Figure 1. 1H (left) and 2H (right) 400 MHz NMR spectra of 10 mM ETX and ETX-D4,4’ in aqueous solution ([H2O] : [D2O] = 9 : 1). 1H NMR spectrum reveals 95 % deuteration of both protons at position 4 and 4’ (ETX-D4,4’) and about 2 % of single proton (ETX-D4 and ETX-D4’). The scheme shows the structure of ETX and numbering of atoms.

Figure 2. Table of T1 relaxation values of different sites of ETX, ETX-D4,4’ and water at 9.4 Tesla, chemical shifts, and 2H full-width half maximum (FWHM). The sample is the same as in Figure 1.

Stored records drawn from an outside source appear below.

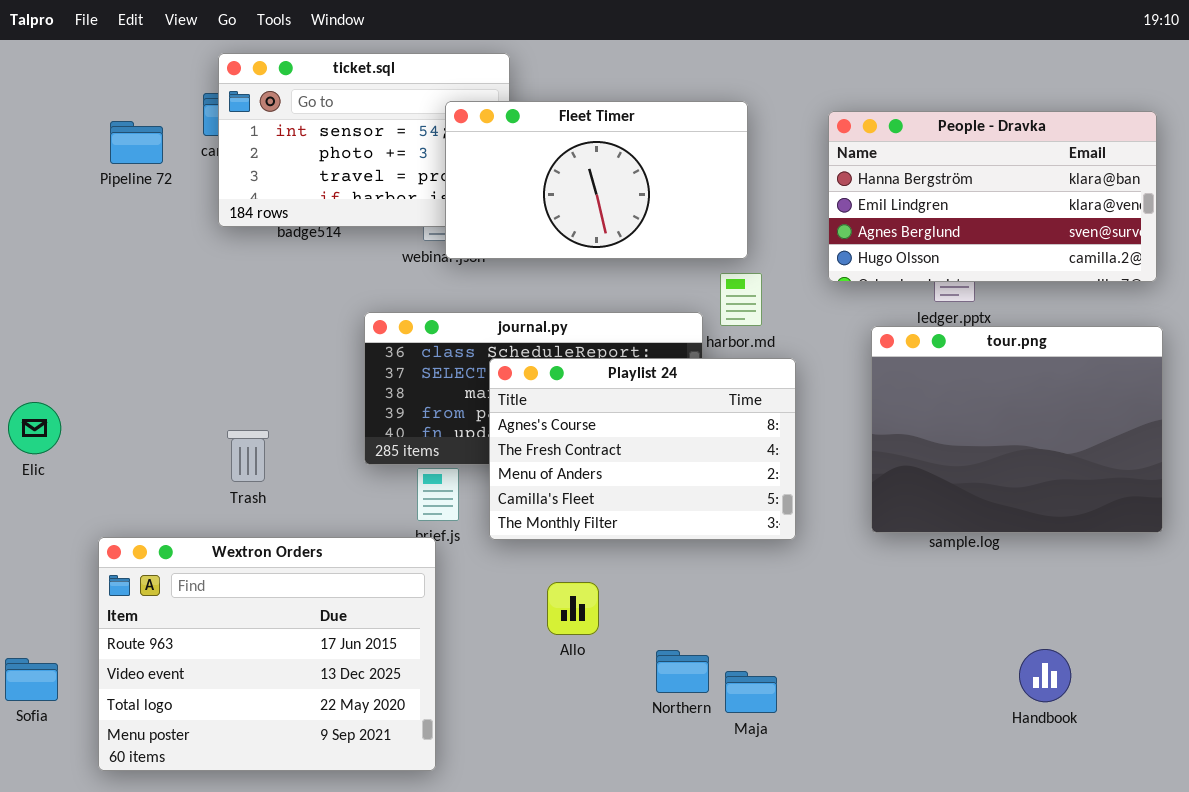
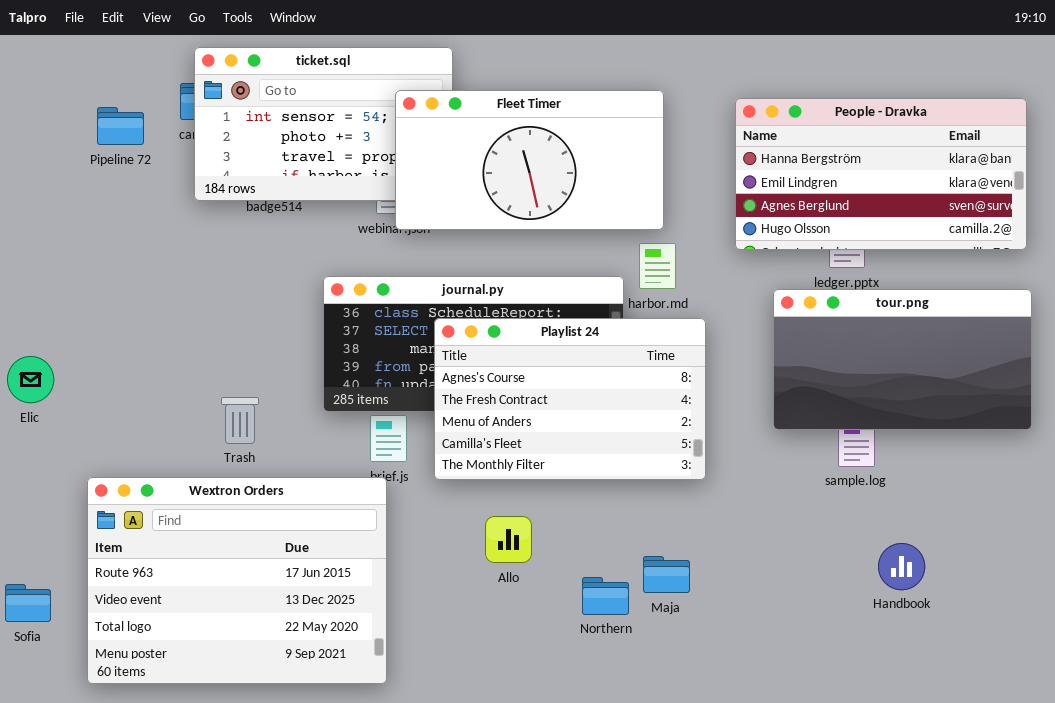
tour.png: [871,326,1163,533] -> [773,289,1032,430], resized
Trash: [227,430,269,482] -> [221,397,259,444], moved
Handbook: [1019,649,1071,702] -> [878,543,925,590], moved
Maja: [725,671,777,713] -> [643,556,690,593], moved

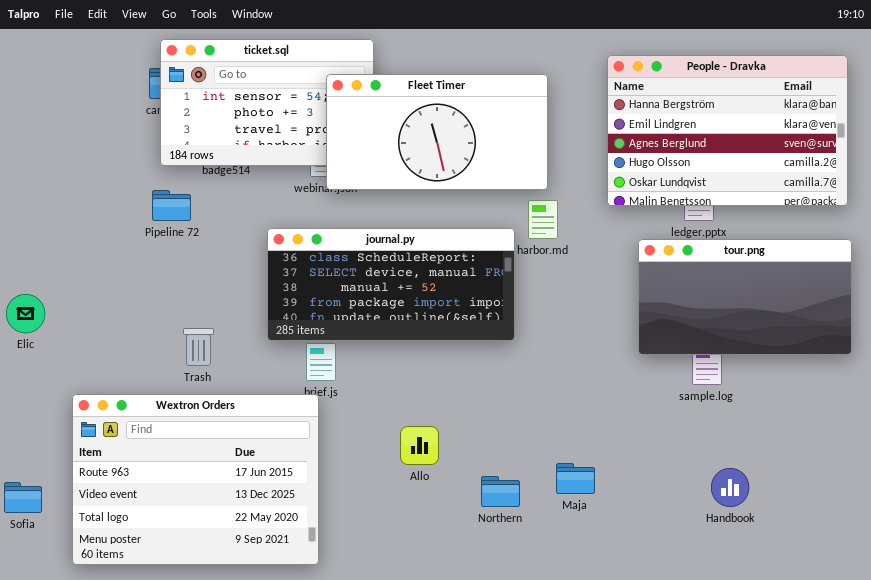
People - Dravka: [735,98,1027,250] -> [607,55,848,206], resized
Pipeline 72: [97,107,144,145] -> [152,190,191,221], moved
Playlist 24: [434,318,706,480] -> none, closed
Handbook: [878,543,925,590] -> [711,468,749,507], moved
Maja: [643,556,690,593] -> [556,463,595,494], moved

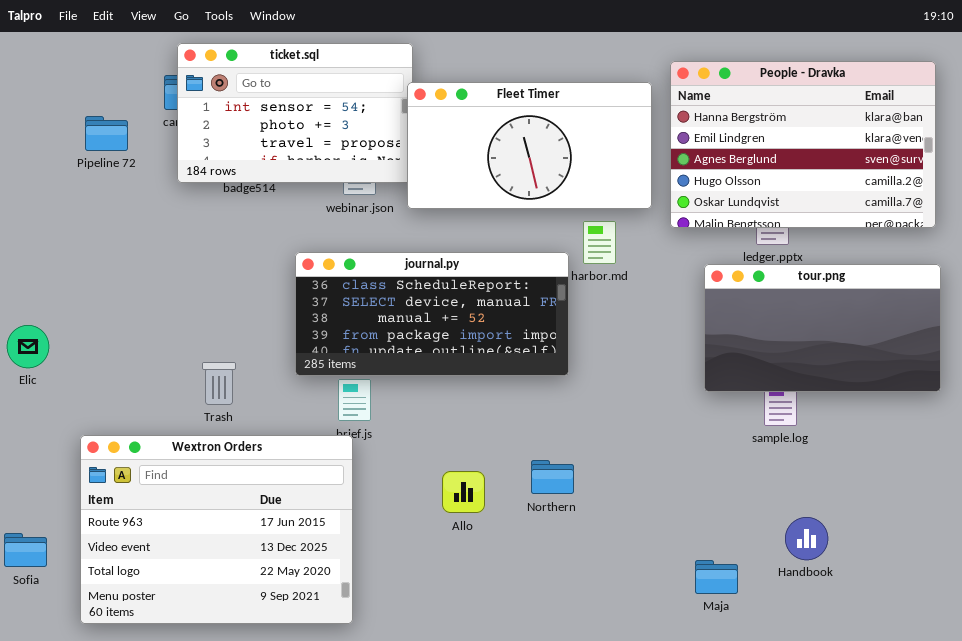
Fleet Timer: [326,74,548,190] -> [407,82,652,209], moved
Pipeline 72: [152,190,191,221] -> [85,116,128,151], moved
Maja: [556,463,595,494] -> [695,560,738,594], moved
Northern: [481,476,520,507] -> [531,460,574,494], moved

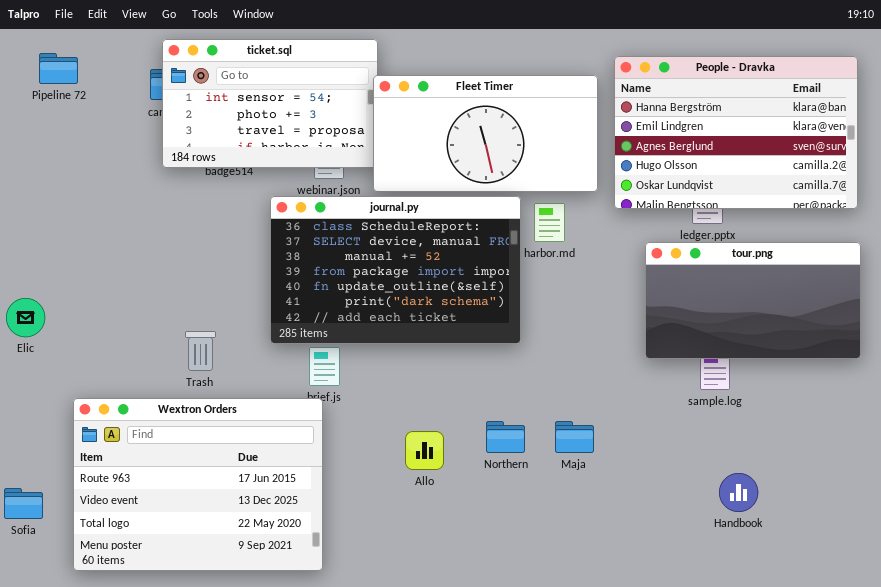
Pipeline 72: [85,116,128,151] -> [39,53,78,84], moved
journal.py: [295,252,569,376] -> [270,196,521,344], resized
Maja: [695,560,738,594] -> [555,421,594,453], moved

Figure 3. Theoretical estimation of optimal TR for quickly relaxing nuclei (a, b). D4,4’ spins have T1 relaxation times of 0.25 s that for TR = 0.25 s results in 5-8 times higher average signal than can be obtained for spins with T1 of 2-4 s (common for H2O and 1H of small molecules). Here relative MR signal as a function of T1 and TR is estimated with 1-exp(-TR/T1). The maximum of (1-exp(-TR/T1))/TR0.5 is close to 1.25*T1.


Figure 4. ETX-D4,4’ 2H-PRESS signal as a function of TE (a, TR = 200 ms), TR (b, TE = 14.2 ms) and 2H-PRESS signal divided by TR0.5 (c). The later reveals the most efficient for SNR value of TR with the fixed scanning time. This value is predicted to be close to 1.25*T1 = 300 ms. Lines are fitting of experimentally measured integrals of ETX-D4,4’, fitting equations are given on the plots.

Figure 5. 1H T2-TurboRARE image (a) 1H- (b) and 2H-PRESS spectra (c). The phantom consists of six 5 mm NMR tubes with ETX-D4,4’ (0, 9, 18, 27, 36 and 45 mM) in aqueous 100 mM PBS buffer. Red boxes represent the PRESS voxels: 4mm*4mm*4mm. 1H-PRESS parameters are: TE=16.5ms, TR=2000ms, NS=1200, acquisition time AQ=467ms, experiment time ET=40min, spectral bandwidth SW=4386 Hz. 2H-PRESS parameters are TE=14.2ms, TR=300ms, NS=8000, AQ=247ms, SW=8196Hz, ET=40min. Exponential line broadening was 4 Hz. Spectra were zero-filled to achieved nominal spectral resolution per point of 1 Hz.